REQUIRED ACTION: Reproduce the lines below exactly, from the one containing "f_number: 6.3" through the one containing "f_number: 1.9", both included. Leave out any pictures.

(Records excerpted from a collection)
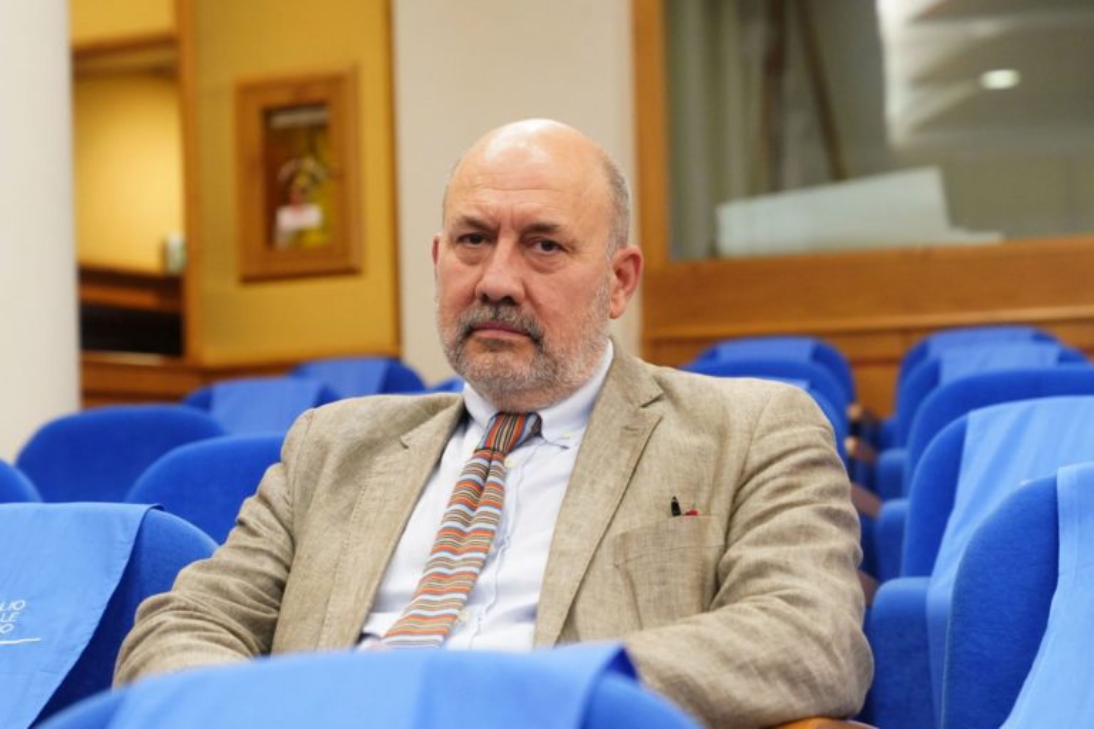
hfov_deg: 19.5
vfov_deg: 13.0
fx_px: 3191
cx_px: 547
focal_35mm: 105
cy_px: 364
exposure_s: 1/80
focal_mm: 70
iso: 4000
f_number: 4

* * *

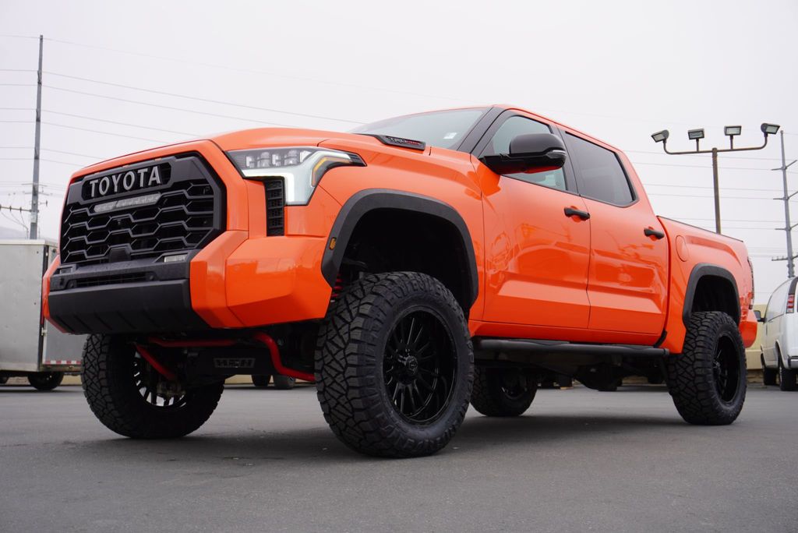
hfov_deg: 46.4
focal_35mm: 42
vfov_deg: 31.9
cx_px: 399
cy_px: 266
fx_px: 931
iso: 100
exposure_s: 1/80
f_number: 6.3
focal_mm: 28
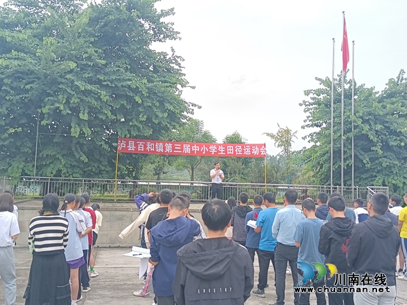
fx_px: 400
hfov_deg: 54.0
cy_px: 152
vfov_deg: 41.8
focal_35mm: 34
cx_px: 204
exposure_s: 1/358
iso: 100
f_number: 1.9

--

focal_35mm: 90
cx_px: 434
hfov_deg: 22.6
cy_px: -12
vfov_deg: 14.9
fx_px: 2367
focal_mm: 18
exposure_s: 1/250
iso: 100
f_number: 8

OUTPUT BELOW:
f_number: 6.3
focal_mm: 28
fx_px: 400
hfov_deg: 54.0
cy_px: 152
vfov_deg: 41.8
focal_35mm: 34
cx_px: 204
exposure_s: 1/358
iso: 100
f_number: 1.9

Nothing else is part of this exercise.